“Enjoy this. Tonight is the final night we’ll have these ready-made shelters. Tomorrow we break free of elven territory and head into the more wild portion of Kingdom.”
She didn’t give him a chance to respond back. Instead she snatched up another loaf of bread and rolled onto her side. Giving him a prime view of her backside.
The lass had definitely put on some curves in the two weeks they’d been together. A steady diet of nothing but fruit and bread had filled her out nicely. It bothered him that he noticed, but the blood pooling between his thighs attested to the fact that he’d long been without a woman. And though the two of them were like oil and water, she was a beautiful woman.
With a muttered oath beneath his breath, he rolled over onto his side and tried to get some sleep. At some point he must have brushed against the wood while he’d been sleeping, he woke up with a hiss and stared at his now-throbbing hand.
“What?” Lilith’s whisper drew his gaze to her shadowy form.
There was no light within the tree house save the glow of moonlight. Touching a finger to his palm, he grimaced as a sharp burst of pain ran like fire down his wrist. “I don’t know, I think I may have gotten a splinter.”
“Can you shift and make it fall out?”
“No.” He shook his head, turning his palm into the brightest swath of moon glow, which wasn’t much, as he tried to pinpoint where the splinter lay. “It’ll be there until I take it out.”
He didn’t hear her move, but suddenly she was beside his bed.
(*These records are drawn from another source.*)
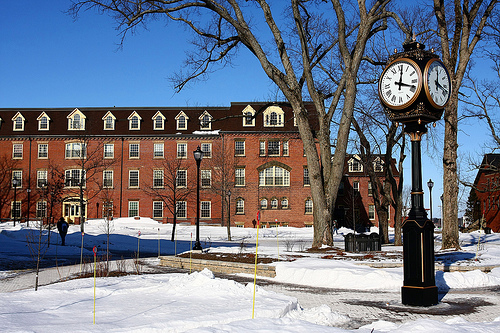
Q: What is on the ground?
A: Snow.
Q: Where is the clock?
A: On the post.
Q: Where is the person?
A: Walking on the path.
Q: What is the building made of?
A: Brick.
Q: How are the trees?
A: Leafless.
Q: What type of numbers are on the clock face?
A: Roman numerals.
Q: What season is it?
A: Winter.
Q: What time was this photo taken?
A: 12:20.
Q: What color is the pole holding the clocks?
A: Black.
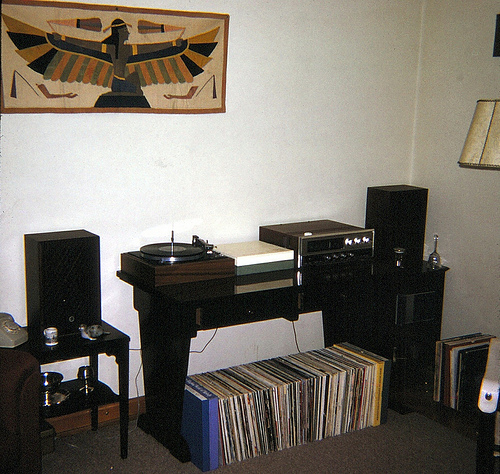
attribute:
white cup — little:
[42, 323, 59, 345]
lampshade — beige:
[456, 97, 498, 169]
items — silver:
[48, 364, 113, 414]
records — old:
[183, 345, 391, 472]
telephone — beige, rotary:
[1, 309, 33, 353]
Her soft gaze was staring down at him. “I can pull it out if you trust me.”
It wasn’t a life-threatening injury, but it throbbed and would make him unable to sleep peacefully until he had it extracted. “Yes. I trust you.” He held out his hand.
Suddenly she was glowing amber and then a second later she’d become her wolf. Her pretty blue wolfy eyes stared at him for just a second and then she shoved her nose under his palm so that he turned it upward.
Then, very gently, her tongue came out and traced the length of his palm. It was a soft, gentle touch, and he wasn’t sure what she was doing. He almost asked her, when her tongue scraped over the splinter.
Clenching his teeth, his body tensed up.
She gave a soft, snuffling noise, as if to say, Okay, there it is, and then she opened her mouth, and, using her teeth, she delicately latched on to the tip of it and pulled it free.
He breathed a sigh of relief when it came out, rubbing at the now-itchy spot. Calling her light, she shifted once more and held up the splinter to him. “That’s a big boy.”
Taking it from her hand, he stared at the four-inch sliver of wood and shuddered. He could have eventually gotten it out, but her way had been much swifter and less painful. Humbled because of the uncharitable thoughts he’d had of her earlier in the day, he muttered a swift, “Thank you, wolf.”
But she was already back on her bed and laying on her side, and regardless of the momentary flash of kindness she’d shown him, he knew that many unspoken words still remained between them.
Ahead windows glowed with firelight and the air smelled heavily of smoke and roasted meats.
They really hadn’t spoken for days, and at this point Lilith was too tired to care. No, she did care. She shouldn’t. But she did.
And it wasn’t even so much his silence, which annoyed her greatly, so much as being disgusted with herself for caring. She’d tried hard to lock her emotions away when she was around him, reminding herself constantly that she had no right to even entertain the possibility of enjoying his company.
Because admitting to liking having him around would be opening the floodgates to other emotions that could lead her down a winding, slippery path straight to her death. Which wasn’t an exaggeration at all.
Just the thought of it made her sigh with disgust and disappointment. No matter how hard she tried to ignore him, it seemed it only made her more aware of him.
Maybe she was just tired. And it certainly didn’t help that she was in heat she was sure. What she needed now was food and a bed. In that order.
But first…
Now that they were safely beyond the boundaries of the shifters land, it was time to call upon her magic.
“While we walk through the bandits’ forests,” she said, turning to Giles who was staring at her with a hard, penetrating look she could not decipher, “I will pretend to be little more than a weak human. Any element of surprise we can have on our side is worth salvaging, and things will get worse from here on out.”
“Worse.” He scrubbed a hand over his jaw. There was a darkness in his eyes that hadn’t been there before. She wondered if perhaps he might be worried about the dragon, but that’d been days ago.